4) Why the TV default is an important measure: those who default to a TV service are much more likely than other users to remain loyal to that service.
- Hub asked consumers to advise which TV service they’d keep if they could only keep one.
- Among all those who use either traditional pay–TV service or one of the top streaming services, anywhere from 35 per cent down to only 8 per cent pick each service as the one they’d keep if they had to cut everything else.
- However, among those who default to these services, the proportion who would keep each if they had to drop others ranges from 60 per cent to 46 per cent: in some cases, nearly 50 points higher than the ‘loyalty’ percentage among users generally.

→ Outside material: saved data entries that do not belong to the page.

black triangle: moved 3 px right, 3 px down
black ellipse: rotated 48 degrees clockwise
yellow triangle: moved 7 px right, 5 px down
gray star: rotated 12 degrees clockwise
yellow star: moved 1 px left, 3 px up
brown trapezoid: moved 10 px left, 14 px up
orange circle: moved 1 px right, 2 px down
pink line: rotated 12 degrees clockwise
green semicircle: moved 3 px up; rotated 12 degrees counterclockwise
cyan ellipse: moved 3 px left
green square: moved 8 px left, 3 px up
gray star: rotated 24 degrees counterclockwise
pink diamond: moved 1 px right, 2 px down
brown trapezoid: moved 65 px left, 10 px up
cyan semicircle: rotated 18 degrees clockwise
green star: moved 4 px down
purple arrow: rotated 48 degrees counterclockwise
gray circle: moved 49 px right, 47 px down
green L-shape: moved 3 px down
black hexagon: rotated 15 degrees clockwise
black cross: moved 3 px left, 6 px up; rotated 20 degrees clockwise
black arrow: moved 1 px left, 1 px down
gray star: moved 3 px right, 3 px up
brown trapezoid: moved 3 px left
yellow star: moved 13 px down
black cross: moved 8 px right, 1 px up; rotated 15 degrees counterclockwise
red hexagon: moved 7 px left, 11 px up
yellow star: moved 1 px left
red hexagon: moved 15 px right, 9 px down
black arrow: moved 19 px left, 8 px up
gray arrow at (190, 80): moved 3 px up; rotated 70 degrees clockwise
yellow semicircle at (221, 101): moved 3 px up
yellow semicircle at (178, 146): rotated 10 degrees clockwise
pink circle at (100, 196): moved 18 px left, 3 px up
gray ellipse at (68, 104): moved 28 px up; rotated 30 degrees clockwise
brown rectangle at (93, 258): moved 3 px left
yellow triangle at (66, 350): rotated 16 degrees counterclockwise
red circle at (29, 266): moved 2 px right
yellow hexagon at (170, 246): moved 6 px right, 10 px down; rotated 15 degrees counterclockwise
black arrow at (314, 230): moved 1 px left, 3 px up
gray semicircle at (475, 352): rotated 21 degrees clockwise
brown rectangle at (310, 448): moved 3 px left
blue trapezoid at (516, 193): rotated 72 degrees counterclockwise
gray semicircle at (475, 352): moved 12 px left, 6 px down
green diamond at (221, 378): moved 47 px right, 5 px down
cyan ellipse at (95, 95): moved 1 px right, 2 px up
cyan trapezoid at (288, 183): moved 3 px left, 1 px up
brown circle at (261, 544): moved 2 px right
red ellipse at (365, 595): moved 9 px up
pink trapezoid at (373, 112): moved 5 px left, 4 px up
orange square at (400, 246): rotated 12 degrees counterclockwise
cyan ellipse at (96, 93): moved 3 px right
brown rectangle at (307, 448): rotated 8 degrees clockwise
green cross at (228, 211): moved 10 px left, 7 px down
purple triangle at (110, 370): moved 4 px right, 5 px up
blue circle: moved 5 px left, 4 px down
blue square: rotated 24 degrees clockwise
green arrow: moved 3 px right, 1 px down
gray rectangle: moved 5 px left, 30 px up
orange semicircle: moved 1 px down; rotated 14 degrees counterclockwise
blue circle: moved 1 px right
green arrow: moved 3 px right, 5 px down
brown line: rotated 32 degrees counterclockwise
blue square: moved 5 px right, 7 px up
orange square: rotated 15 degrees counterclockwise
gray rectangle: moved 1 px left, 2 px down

5) In looking at the TV services viewers choose first, it’s important to keep in mind that TV is not necessarily consumers’ default *entertainment* option. In fact, TV competes with an ever-growing array of other options consumers can choose to satisfy their entertainment needs.
- When Hub asks all consumers for their favourite source of entertainment and leisure overall, watching TV and movies is the single most common response. But fewer than one-in-three choose it as their entertainment default. More than seven in 10 would pick another entertainment option over TV.
- 18-34 year olds are even less likely to turn to TV when they have free time for entertainment (22 per cent). A full one-third of this segment would rather play video games, engage with social media, or watch online videos (33 per cent).
“Like most other phenomena in the new TV landscape, the TV sources that viewers treat as their TV home base seem to be in a state of constant flux. Just when it looked like Netflix was set to become the centre of consumers’ TV universe, other streamers have stepped up their game to change the narrative,” said Peter Fondulas, principal at Hub and co-author of the study.
“What has remained constant, however, is the critical importance of being consumers’ home base for TV in the first place. If and when we reach the point where a critical mass of consumers decides they’ve hit their TV service maximum, the last service to go when viewers begin to scale back is the one service they turn on first.”